Author/Illustrators: Kate and Jim McMullan
Published: 2002, HarperCollins Children’s Books; New York, New York
Age range: 4-8
While Kid#1 had an easy time picking a favorite picture book for me to review, my son was not so forthcoming. I got a teenage boy “I don’t know.” Looking back to his favorites, many included vehicles, space, or various nonfiction topics. Star Wars came a little later. A picture book I remember reading often is I Stink.
Who am I? I’ve got lights. Ten wide tires. No A.C., not me.
I’ve got doubles: steering wheels, gas pedals, brakes. I am totally dual-op.
Know what I do at night while you’re asleep?
This book is just plain fun to read. The garbage truck explains what it has: hopper, pistons, crusher blade, and the like. It describes what it does: “Eat your trash, that’s what” in great detail with excellent sounds and actions. It gives its recipe for alphabet soup, garbage style. This garbage truck has some serious attitude.
It’s been several years since Kid#2 was small enough to listen to me read I Stink! I’d forgotten how much I liked it. It’s another book that I could easily read again and again.

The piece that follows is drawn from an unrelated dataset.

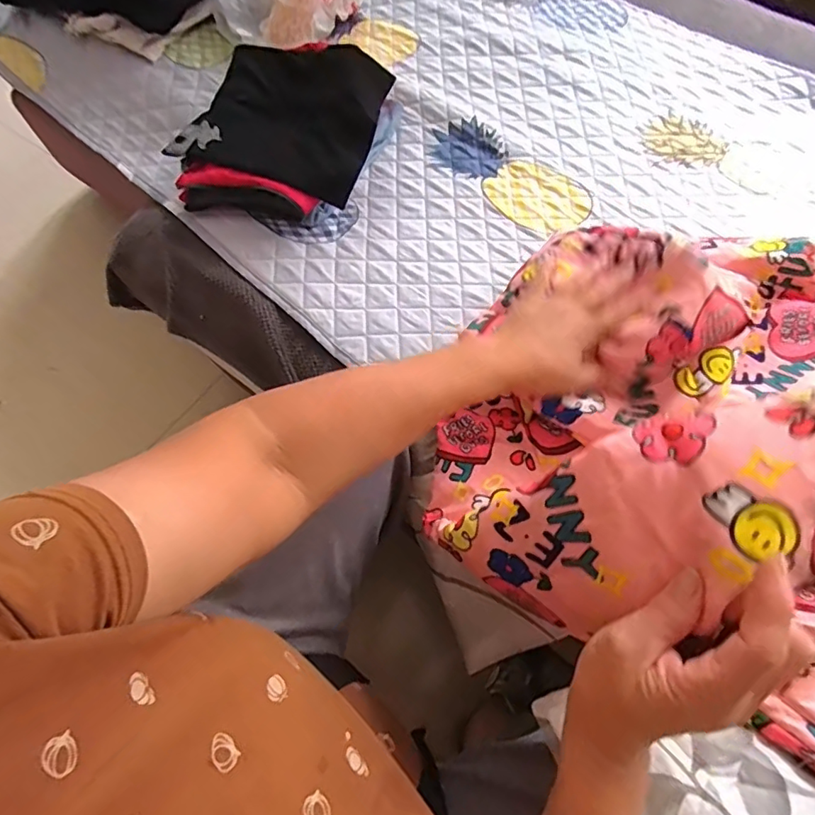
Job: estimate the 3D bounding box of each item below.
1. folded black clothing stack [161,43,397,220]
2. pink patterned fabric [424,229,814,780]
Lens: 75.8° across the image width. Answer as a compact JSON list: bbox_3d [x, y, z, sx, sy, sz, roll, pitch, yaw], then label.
[{"bbox_3d":[-0.167,-0.384,0.717,0.264,0.090,0.280,16,66,9],"label":"folded black clothing stack"},{"bbox_3d":[0.363,0.006,0.411,0.571,0.210,0.537,32,69,15],"label":"pink patterned fabric"}]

What makes I Stink! so engaging? First, the short, staccato sentences keep the story fast-paced and action-packed. The voice of the garbage truck comes through as loud and clear as the sounds it makes. In addition, the language is lively, descriptive, and rhythmic. Onomatopoeia is sprinkled liberally throughout the text—squeal, roar, burp, beep, plop! The descriptions are definitely kid-friendly: “Gimme some gas. Rev me to the max. Engine? Roar!” Written another way—the driver gave it some gas and revved the engine—would not have the same zip. The alphabet soup recipe has brilliant gross-out charm—from apple cores to moldy meatballs to zipped-up ziti with zucchini. Plus what kid doesn’t love a stinky noisy garbage truck? It’s got universal appeal that nearly every child can recognize. I like that the text does not stop at trash collection, but also shows the truck dumping its load onto the trash barge and heading back to the garage after a busy night. Another awesome aspect of I Stink! are the illustrations. The garbage truck’s attitude is evident in its grinning grimacing face. These are no touchy-feely, tender drawings. They are bold and brash to match the text. The colors are both muted and bright—no pastels here! The varied fonts, text sizes, and appearance of the words on the page also enhance the story and the illustrations. The pictures do what pictures should: enhance and expand the story.
I Stink! belongs in the library of any child who loves the garbage truck. The colors, words, and overall style will especially appeal to kids who like active books about trucks. It’s a terrific read-aloud book that both kids and parents can appreciate for its exciting language and pictures.